Your rat lived to an amazingly old age, and was clearly well loved. Thank you for caring about him and making him happy.


----------



## morsel (Feb 10, 2017)

Thanks everyone for the kind words, it was very rough to watch him go for me as I pet his little head and said goodbye. We were extremely close because of how much care he required the last few weeks, it seemed like we were together all the time. We buried him last night next to his two younger brothers in our back yard and had his other brother with us as well and loved on him intently last night. He is the same ripe old age as Temp, but doesn't show any signs of age, so it's now time for us to focus on him and give him all the love he deserves.

I too will miss the amazing times of seeing Templeton eat so much food for how disabled he was towards the end, it always blew our minds.

And yes Topple, these rescue lab rats are just as precious if not more then breeder rats, I'm definitely not pushing any agenda here, just saying there are a lot of places that rescue these rats and need new homes with loving people for the second chapter of their lives.
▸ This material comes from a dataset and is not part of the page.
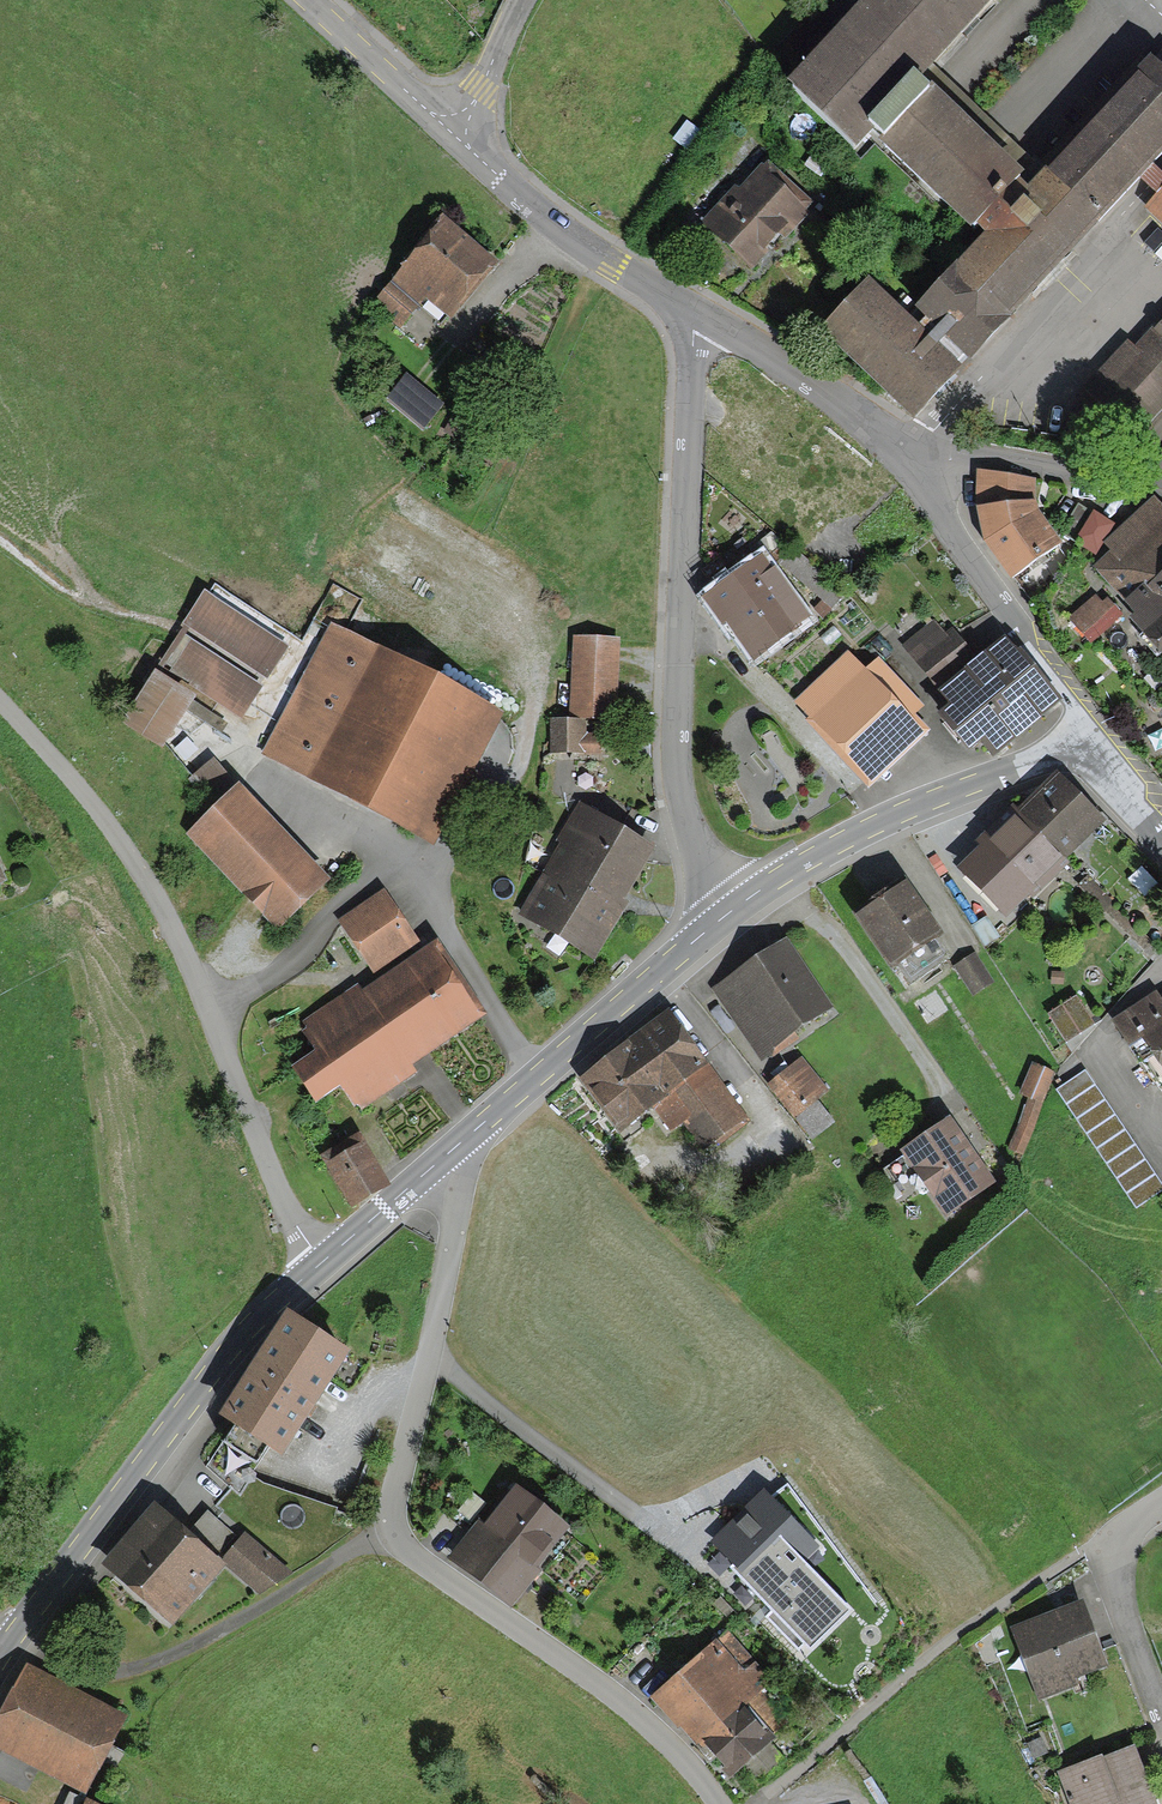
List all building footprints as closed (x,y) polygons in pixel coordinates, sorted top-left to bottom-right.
[(776,89),(847,155),(866,135),(914,81),(992,0),(859,0),(776,89)] [(909,311),(965,362),(1161,147),(1161,79),(1140,58),(1024,186),(974,240),(909,311)] [(1024,186),(914,81),(866,135),(974,240),(1024,186)] [(802,205),(754,165),(701,228),(749,268),(802,205)] [(1146,213),(1161,226),(1161,194),(1146,213)] [(484,258),(432,222),(373,306),(400,325),(421,296),(445,313),(484,258)] [(868,274),(818,326),(910,414),(960,363),(868,274)] [(1140,351),(1124,338),(1076,393),(1138,447),(1161,419),(1161,325),(1140,351)] [(430,423),(408,412),(398,431),(421,443),(430,423)] [(978,506),(984,545),(1011,578),(1062,537),(1038,507),(1039,477),(977,468),(978,506)] [(1149,497),(1079,560),(1161,652),(1161,511),(1149,497)] [(763,560),(703,604),(722,630),(726,627),(754,665),(810,623),(763,560)] [(289,644),(198,589),(119,719),(156,741),(186,691),(240,724),(289,644)] [(1092,600),(1071,617),(1091,642),(1112,625),(1092,600)] [(942,622),(905,651),(930,683),(967,654),(942,622)] [(488,715),(326,629),(259,753),(421,840),(488,715)] [(613,638),(571,637),(569,720),(551,720),(550,749),(595,750),(595,733),(579,733),(579,718),(612,718),(613,638)] [(1001,638),(936,697),(988,754),(1053,695),(1001,638)] [(849,654),(796,706),(871,781),(924,728),(849,654)] [(217,809),(188,836),(273,929),(328,880),(213,755),(188,778),(217,809)] [(1105,824),(1057,776),(961,870),(1009,919),(1105,824)] [(646,848),(572,809),(513,919),(587,958),(646,848)] [(897,889),(852,920),(891,977),(936,946),(897,889)] [(376,897),(336,925),(367,969),(406,942),(376,897)] [(475,1014),(428,942),(299,1027),(313,1048),(284,1067),(304,1097),(333,1078),(346,1099),(475,1014)] [(786,942),(714,991),(763,1063),(835,1014),(786,942)] [(969,952),(951,965),(970,992),(988,979),(969,952)] [(1112,1022),(1161,1097),(1161,1096),(1161,994),(1159,990),(1112,1022)] [(1061,1047),(1087,1030),(1068,1002),(1043,1018),(1061,1047)] [(663,1012),(573,1082),(617,1137),(665,1100),(702,1147),(743,1114),(663,1012)] [(801,1060),(766,1086),(788,1115),(823,1089),(801,1060)] [(1048,1074),(1030,1067),(1003,1145),(1021,1152),(1048,1074)] [(1131,1214),(1160,1194),(1079,1075),(1050,1094),(1131,1214)] [(951,1123),(902,1156),(946,1222),(995,1189),(951,1123)] [(375,1189),(350,1146),(319,1164),(344,1206),(375,1189)] [(294,1319),(228,1424),(282,1458),(348,1352),(294,1319)] [(508,1487),(450,1556),(508,1605),(566,1536),(508,1487)] [(726,1574),(811,1659),(855,1615),(805,1565),(818,1553),(762,1496),(710,1547),(731,1569),(726,1574)] [(292,1576),(211,1509),(187,1538),(153,1509),(100,1572),(173,1633),(226,1570),(260,1598),(292,1576)] [(1079,1601),(1009,1626),(1035,1698),(1106,1673),(1079,1601)] [(713,1632),(650,1696),(728,1771),(763,1734),(733,1705),(761,1677),(713,1632)] [(0,1716),(0,1752),(81,1793),(119,1716),(24,1668),(0,1716)] [(1056,1767),(1070,1803),(1105,1803),(1114,1801),(1115,1803),(1154,1803),(1131,1741),(1056,1767)]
I will always adopt lab rat rescues because they deserve love after what they've been through and are just as sweet. They are a little more work up front because of how sacred they are of humans, but you'd be surprised how they can turn around and have a health loving life with their owners.

Anyway, as I said, now you're all going to have to start hearing about my last old ancient boy Gus (Augustus), he's the same age as Templeton, a freak of nature 

Thanks again,

Jason


----------



## Snazzycazzy (Nov 20, 2016)

I have just read Templetons story that is amazing! He was definitely loved and he knew it. What an amazing age and life he had by being rescued by you! RIP Templeton 💙


----------